Activity A:
List every sentence that the article on the excimer laser quotes Dr. Jamil Bashir as saying.
Activity B:
According to the excimer laser article, how many lead extractions has the laser been used to perform each year at St. Paul’s?
Activity C:
Reproduce the excimer laser article from "In 2015, Strike" up to and including "times for patients.".

Extract to read:
*** Begin section ***

Excimer laser transforms cardiovascular surgery

Promise Magazine: Spring/Summer 2015

In the last issue of Promise, we highlighted the excimer laser, technology that plays a key role in specialized procedures at the provincial Heart Centre at St. Paul’s.

Since then, donors have helped complete a campaign to purchase a state-of-the-art laser to ensure patients with pacemakers and other implanted devices continue to receive the best care.

The excimer laser creates a micro-thin beam of light that can cut through human tissue without generating any heat. It is used to remove wires, called leads, that connect pacemakers and other implanted devices to a patient’s heart. Unlike alternative surgeries, only a tiny incision in a patient’s chest is required to perform a lead extraction using the excimer laser.

“We’re really excited,” says Dr. Jamil Bashir, a cardiovascular surgeon at St. Paul’s provincial Heart Centre. “I’m still in the early stages of my career and I’m looking forward to having new equipment that’s going to allow me to provide reliable care to patients for another 20 years or more.”

The excimer laser has been used to perform 70 to 80 lead extractions each year at St. Paul’s, one of the largest programs of its kind in Canada.

“Having a new laser will allow us to continue to provide specialized care to patients from throughout the province,” says Bashir, who notes that many of his patients are from outside the Lower Mainland. “This laser has a huge impact on patients’ lives.”

Last year’s Strike Out Heart Disease – a partnership between the Vancouver Canadians baseball team and St. Paul’s Foundation – played a key role in the purchase of the new excimer laser by raising $100,000 from donations and sponsorships.

In 2015, Strike Out Heart Disease will return with another slate of events and initiatives to support St. Paul’s, with proceeds going towards a fundraising campaign to acquire a new MRI (Magnetic Resonance Imaging) scanner for St. Paul’s. The new scanner will be faster, which will help to reduce wait times for patients.

*** End section ***

Data listing:
*** Begin section ***

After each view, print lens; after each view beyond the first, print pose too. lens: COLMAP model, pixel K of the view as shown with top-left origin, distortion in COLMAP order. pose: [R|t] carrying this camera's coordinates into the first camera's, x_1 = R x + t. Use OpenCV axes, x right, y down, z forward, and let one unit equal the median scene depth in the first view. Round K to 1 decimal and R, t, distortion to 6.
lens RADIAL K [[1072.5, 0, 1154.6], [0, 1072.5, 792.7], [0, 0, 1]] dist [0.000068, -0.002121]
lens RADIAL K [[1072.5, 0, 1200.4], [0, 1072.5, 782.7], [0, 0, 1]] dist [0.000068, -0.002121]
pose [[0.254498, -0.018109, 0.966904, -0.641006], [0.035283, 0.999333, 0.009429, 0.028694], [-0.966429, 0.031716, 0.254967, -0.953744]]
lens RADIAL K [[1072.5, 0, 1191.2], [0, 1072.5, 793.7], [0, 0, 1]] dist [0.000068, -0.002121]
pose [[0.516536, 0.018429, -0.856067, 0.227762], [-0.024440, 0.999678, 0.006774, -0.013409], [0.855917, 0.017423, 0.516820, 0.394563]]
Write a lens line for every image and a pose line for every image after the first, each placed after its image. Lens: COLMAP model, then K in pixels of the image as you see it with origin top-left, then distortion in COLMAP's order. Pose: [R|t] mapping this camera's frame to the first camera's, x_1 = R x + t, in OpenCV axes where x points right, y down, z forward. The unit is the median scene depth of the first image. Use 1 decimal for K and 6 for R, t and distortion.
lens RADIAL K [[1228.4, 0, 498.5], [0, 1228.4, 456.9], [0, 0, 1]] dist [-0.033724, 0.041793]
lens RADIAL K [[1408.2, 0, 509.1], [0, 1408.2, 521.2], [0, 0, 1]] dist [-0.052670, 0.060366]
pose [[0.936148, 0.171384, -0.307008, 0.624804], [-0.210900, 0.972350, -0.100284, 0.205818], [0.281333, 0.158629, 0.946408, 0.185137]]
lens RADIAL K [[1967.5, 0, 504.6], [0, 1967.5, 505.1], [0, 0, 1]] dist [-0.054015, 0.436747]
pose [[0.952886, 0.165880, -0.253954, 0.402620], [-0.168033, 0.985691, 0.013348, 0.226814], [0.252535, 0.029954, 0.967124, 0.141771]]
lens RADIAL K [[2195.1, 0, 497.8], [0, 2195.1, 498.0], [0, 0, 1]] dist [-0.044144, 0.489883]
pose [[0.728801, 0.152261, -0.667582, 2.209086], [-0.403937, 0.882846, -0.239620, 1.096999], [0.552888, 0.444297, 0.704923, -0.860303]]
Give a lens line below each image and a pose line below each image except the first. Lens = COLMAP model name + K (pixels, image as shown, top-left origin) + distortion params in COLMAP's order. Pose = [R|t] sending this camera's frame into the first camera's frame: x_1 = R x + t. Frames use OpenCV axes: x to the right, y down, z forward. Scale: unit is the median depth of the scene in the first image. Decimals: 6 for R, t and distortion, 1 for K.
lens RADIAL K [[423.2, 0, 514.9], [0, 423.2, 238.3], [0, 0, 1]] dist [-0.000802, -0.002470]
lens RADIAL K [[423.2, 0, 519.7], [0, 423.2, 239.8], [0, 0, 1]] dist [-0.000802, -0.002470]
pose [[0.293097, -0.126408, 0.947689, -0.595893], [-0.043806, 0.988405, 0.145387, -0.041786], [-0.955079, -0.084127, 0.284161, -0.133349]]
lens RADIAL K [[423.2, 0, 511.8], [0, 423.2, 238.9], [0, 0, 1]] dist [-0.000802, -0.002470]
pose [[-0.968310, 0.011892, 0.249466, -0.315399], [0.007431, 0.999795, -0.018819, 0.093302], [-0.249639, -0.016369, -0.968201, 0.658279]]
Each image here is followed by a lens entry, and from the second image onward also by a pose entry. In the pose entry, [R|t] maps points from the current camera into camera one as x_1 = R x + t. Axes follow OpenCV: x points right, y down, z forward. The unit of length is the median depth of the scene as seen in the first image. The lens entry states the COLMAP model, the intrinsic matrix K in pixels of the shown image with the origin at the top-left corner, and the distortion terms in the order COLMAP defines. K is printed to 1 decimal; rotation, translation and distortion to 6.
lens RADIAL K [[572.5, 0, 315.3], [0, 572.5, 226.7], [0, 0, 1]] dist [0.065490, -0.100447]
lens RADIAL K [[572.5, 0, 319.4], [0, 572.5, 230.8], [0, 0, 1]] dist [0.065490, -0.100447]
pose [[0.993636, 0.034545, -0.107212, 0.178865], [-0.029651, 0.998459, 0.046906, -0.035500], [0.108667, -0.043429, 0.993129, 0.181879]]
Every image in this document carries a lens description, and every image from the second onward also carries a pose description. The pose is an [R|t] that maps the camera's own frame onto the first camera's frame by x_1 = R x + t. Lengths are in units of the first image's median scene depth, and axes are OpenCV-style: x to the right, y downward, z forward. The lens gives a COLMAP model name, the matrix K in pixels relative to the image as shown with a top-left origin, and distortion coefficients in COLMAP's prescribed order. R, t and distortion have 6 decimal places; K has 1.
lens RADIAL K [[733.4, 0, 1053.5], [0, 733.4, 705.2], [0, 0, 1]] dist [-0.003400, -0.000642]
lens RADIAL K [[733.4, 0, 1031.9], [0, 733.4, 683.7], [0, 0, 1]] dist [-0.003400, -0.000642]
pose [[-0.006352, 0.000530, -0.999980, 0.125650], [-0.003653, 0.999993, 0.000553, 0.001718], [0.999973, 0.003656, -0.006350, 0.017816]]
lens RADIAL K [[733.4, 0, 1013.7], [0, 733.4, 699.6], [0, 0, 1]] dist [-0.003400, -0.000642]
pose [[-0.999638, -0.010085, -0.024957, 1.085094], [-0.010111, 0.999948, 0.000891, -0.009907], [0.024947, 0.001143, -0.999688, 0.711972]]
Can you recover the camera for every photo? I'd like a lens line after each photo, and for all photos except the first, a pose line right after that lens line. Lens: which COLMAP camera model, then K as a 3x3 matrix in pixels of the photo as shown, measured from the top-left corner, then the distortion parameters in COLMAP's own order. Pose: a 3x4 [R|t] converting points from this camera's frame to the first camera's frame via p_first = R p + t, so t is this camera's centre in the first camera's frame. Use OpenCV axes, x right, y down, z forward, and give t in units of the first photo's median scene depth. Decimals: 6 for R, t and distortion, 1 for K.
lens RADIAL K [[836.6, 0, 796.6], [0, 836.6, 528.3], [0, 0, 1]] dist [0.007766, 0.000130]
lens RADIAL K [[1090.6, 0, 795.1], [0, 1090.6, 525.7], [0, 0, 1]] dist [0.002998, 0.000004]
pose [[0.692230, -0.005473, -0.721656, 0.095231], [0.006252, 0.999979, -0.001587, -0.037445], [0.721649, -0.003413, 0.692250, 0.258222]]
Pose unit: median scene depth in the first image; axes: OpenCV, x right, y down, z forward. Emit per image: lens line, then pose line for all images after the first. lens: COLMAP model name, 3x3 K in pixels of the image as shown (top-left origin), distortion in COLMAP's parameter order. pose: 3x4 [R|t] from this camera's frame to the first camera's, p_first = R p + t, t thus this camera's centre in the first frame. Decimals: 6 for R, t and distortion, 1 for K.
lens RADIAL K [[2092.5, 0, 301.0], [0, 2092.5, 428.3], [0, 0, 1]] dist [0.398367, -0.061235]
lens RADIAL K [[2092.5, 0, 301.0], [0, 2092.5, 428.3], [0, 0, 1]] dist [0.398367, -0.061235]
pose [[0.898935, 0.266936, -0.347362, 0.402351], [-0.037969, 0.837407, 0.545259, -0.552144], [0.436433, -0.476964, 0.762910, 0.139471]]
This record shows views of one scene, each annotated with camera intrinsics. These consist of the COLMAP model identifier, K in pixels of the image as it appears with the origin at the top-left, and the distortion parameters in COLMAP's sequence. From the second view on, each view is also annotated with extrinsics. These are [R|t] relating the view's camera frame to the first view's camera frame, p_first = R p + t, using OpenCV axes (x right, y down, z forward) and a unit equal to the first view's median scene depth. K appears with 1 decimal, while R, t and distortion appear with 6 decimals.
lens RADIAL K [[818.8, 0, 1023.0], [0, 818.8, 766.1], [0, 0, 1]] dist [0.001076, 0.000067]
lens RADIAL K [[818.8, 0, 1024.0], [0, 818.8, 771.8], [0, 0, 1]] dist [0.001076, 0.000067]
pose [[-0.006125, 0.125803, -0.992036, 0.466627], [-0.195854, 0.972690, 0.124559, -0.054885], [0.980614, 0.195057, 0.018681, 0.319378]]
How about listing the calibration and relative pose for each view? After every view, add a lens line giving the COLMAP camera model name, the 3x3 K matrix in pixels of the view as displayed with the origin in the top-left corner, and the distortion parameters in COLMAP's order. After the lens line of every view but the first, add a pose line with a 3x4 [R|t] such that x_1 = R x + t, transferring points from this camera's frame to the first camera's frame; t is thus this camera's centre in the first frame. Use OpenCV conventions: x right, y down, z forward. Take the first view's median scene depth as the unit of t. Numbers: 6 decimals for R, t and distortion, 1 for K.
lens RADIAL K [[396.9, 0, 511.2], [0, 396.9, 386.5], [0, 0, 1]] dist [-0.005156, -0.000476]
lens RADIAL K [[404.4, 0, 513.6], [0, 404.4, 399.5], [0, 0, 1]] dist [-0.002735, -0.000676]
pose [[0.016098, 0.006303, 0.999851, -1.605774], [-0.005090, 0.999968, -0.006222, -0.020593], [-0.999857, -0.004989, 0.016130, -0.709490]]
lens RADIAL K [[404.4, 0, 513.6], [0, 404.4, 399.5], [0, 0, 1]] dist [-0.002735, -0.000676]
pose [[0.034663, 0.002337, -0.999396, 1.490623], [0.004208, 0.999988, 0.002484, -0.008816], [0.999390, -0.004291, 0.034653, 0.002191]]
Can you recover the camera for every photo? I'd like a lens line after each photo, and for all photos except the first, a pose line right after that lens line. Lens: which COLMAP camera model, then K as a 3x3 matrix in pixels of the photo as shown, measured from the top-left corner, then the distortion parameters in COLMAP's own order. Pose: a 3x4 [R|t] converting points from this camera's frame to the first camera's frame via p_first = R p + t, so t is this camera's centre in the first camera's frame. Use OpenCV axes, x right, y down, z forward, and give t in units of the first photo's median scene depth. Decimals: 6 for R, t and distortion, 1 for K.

*** End section ***

Answer area A:
- “We’re really excited.”
- “I’m still in the early stages of my career and I’m looking forward to having new equipment that’s going to allow me to provide reliable care to patients for another 20 years or more.”
- “Having a new laser will allow us to continue to provide specialized care to patients from throughout the province.”
- “This laser has a huge impact on patients’ lives.”

Answer area B:
70 to 80 lead extractions each year.

Answer area C:
In 2015, Strike Out Heart Disease will return with another slate of events and initiatives to support St. Paul’s, with proceeds going towards a fundraising campaign to acquire a new MRI (Magnetic Resonance Imaging) scanner for St. Paul’s. The new scanner will be faster, which will help to reduce wait times for patients.